_WORK INSTRUCTION_
Please copy, exactly and with no pictures, only the lines from the one containing "bench: present [116,198,226,268]" through the last line of the records.

[[ DATA SUPPLIED, beginning ]]

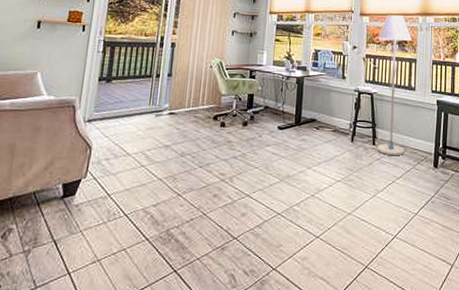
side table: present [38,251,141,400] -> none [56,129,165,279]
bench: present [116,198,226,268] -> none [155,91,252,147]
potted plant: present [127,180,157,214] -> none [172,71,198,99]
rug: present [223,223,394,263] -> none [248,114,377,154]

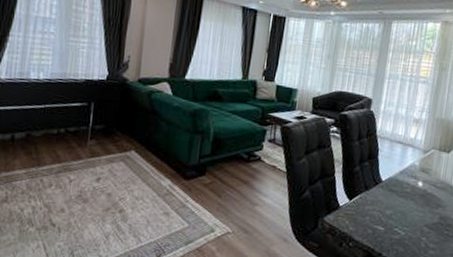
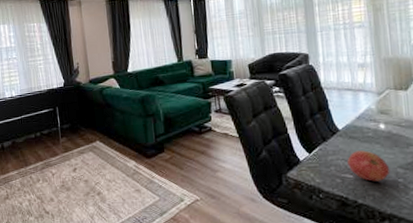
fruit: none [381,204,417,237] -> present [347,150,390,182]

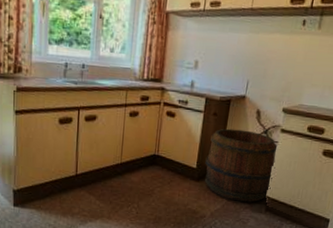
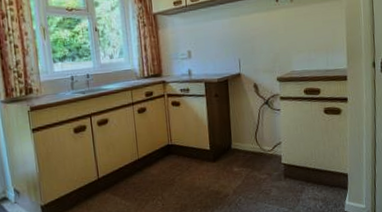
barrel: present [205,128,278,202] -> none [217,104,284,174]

[[ DATA SUPPLIED, end ]]

_WRITTEN RESPONSE_
bench: present [116,198,226,268] -> none [155,91,252,147]
potted plant: present [127,180,157,214] -> none [172,71,198,99]
rug: present [223,223,394,263] -> none [248,114,377,154]

fruit: none [381,204,417,237] -> present [347,150,390,182]

barrel: present [205,128,278,202] -> none [217,104,284,174]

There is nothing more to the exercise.